Here’s a brief list of his actions over the past couple of weeks.

  • Disputed the validity of the Hollywood Access tapes – No Republican response
  • Distributed inflammatory European anti-Muslim videos – British respond. Mild Republican response
  • Calls Sen. Warren Pocahontas at a meeting with American Indians – no Republican response
  • Piled on the sexual assault claims of celebrities and Democrats while ignoring accusations against himself and other Republicans – no Republican response
  • Wrongly claimed that the tax plan doesn’t benefit him – no Republican response
  • Endorses Roy Moore – Republican leaders (including McConnell) back off of their previous condemnations

He may be right when he says, “Hey look, I’m President. I don’t care. I don’t care anymore.”

He understands that he has the Republican Party right where he wants them. They need the passage of a tax bill (any tax bill) to support their campaign in 2018. They are not going to abandon Trump and risk fracturing the party when they are on the cusp of winning. He’s how EJ Dionne characterized it.

Don’t count on Republican politicians abandoning Trump quickly now that their tax victory is in sight. They and the president have a lot more in common than either side wants to admit. The primary loyalty they share is not to God or country or republican virtue. It is to the private accumulation of money, and this is a bond not easily broken.

The reality is that sexual assault and pedophilia are now acceptable as long as you are a Republican.

You need no more evidence than the tax plan to understand that the Republican Party does not care about the white working class voters that put them in office. When questioned about the faulty math in that bill Chuck Grassley said, we’re not talking about math here, we’re talking about philosophy. That philosophy is that what is good for business and good for the wealthy is good for the country.

What is happening instead is that Trump is remaking the Republican Party in his own image. By their silence, they are allowing Trump to define what the party stands for.
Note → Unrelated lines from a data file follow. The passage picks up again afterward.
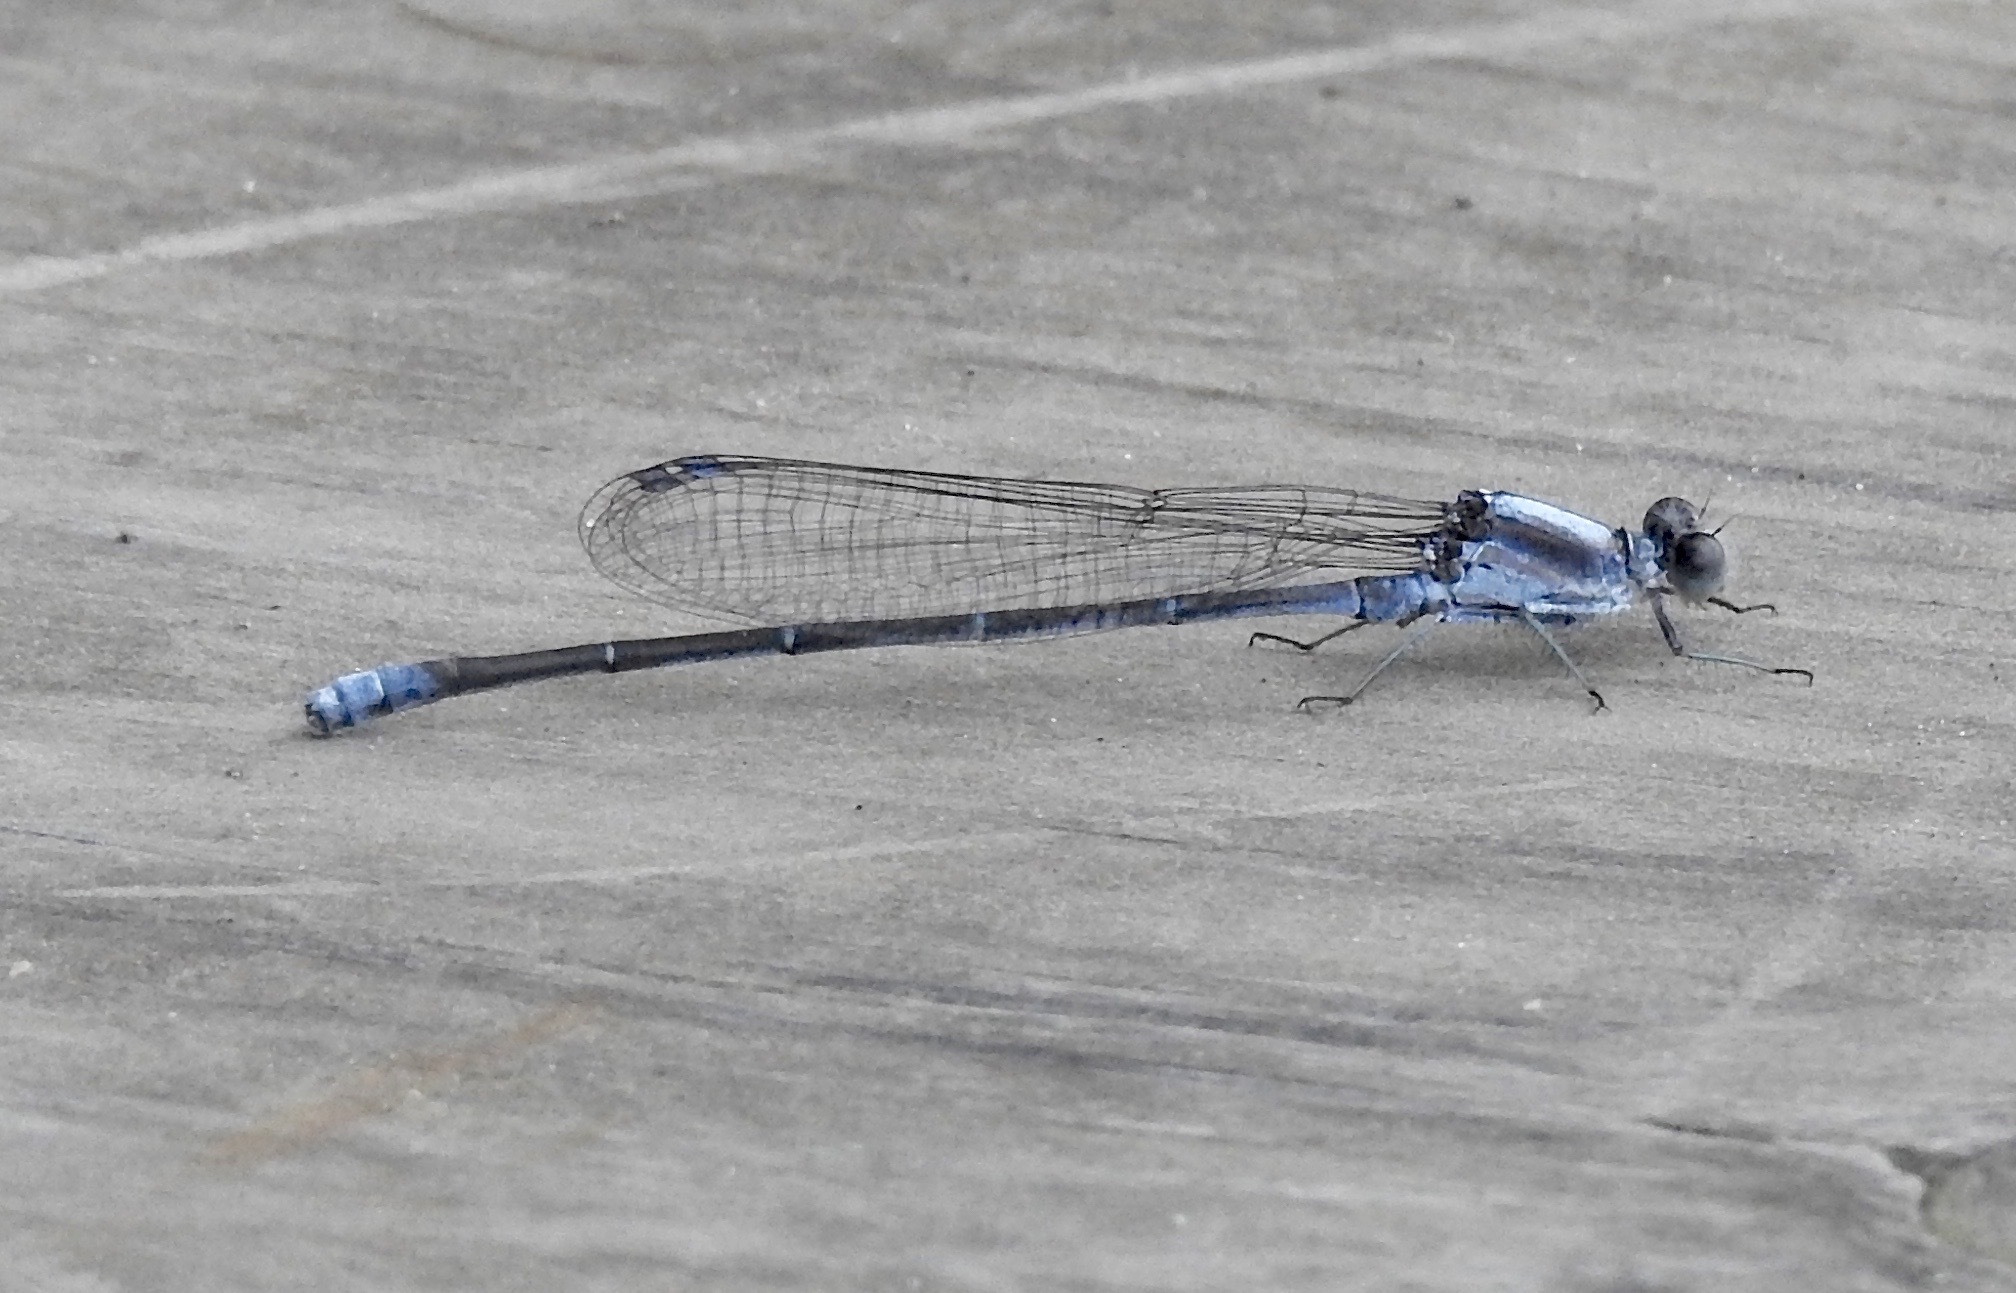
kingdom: Animalia
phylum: Arthropoda
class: Insecta
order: Odonata
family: Coenagrionidae
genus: Argia
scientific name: Argia moesta
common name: Powdered dancer
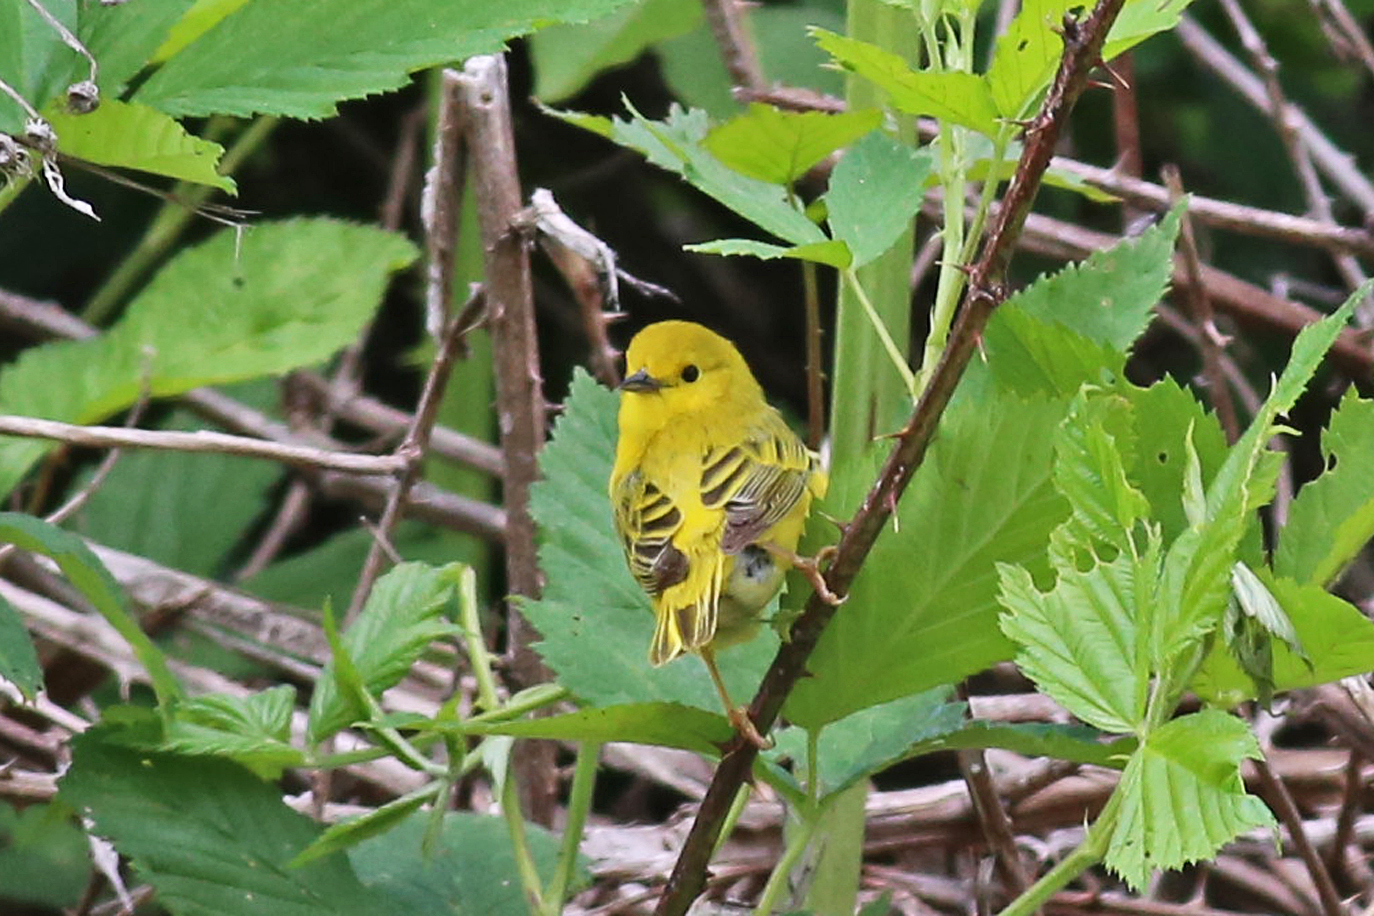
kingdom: Animalia
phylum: Chordata
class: Aves
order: Passeriformes
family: Parulidae
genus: Setophaga
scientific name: Setophaga petechia
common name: Yellow warbler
The Moore election in Alabama is a perfect example. Trump’s argument is that voters should ignore the claims of pedophilia because it is more important to have a key Republican vote in the Senate. Moore’s own defense is that his pro-life position should be all voters care about. Senate Republicans have now said they will accept whatever choice Alabama voters make.

If this is true, is there anything that Trump (or Moore) could do to cause the Republican Party to turn against him?

At this point I doubt that even video supporting the Steele Dossier Russian orgy claims would damage Trump’s core support.

Would invading North Korea and putting US territory at risk of a nuclear attack be a problem?

How about bombing Iran in an effort to destroy their nuclear facilities?

Trump is obsessed with testing the limits of his support. That has been true in his personal life. Now it is being demonstrated in his political life. The difference is that it is now our constitution and the fabric of our democracy that he is testing rather than the fidelity of his spouse or the loyalty of his employees. The only thing we can be sure of, is that as long as he is in office, this will continue. He will systematically break every taboo and challenge every social and political norm in order to prove that he is the most powerful man in the world. History tells us that these people always fail eventually. He is in the process of taking the Republican Party down with him. It will be interesting to see what the final straw will be for the rest of the country.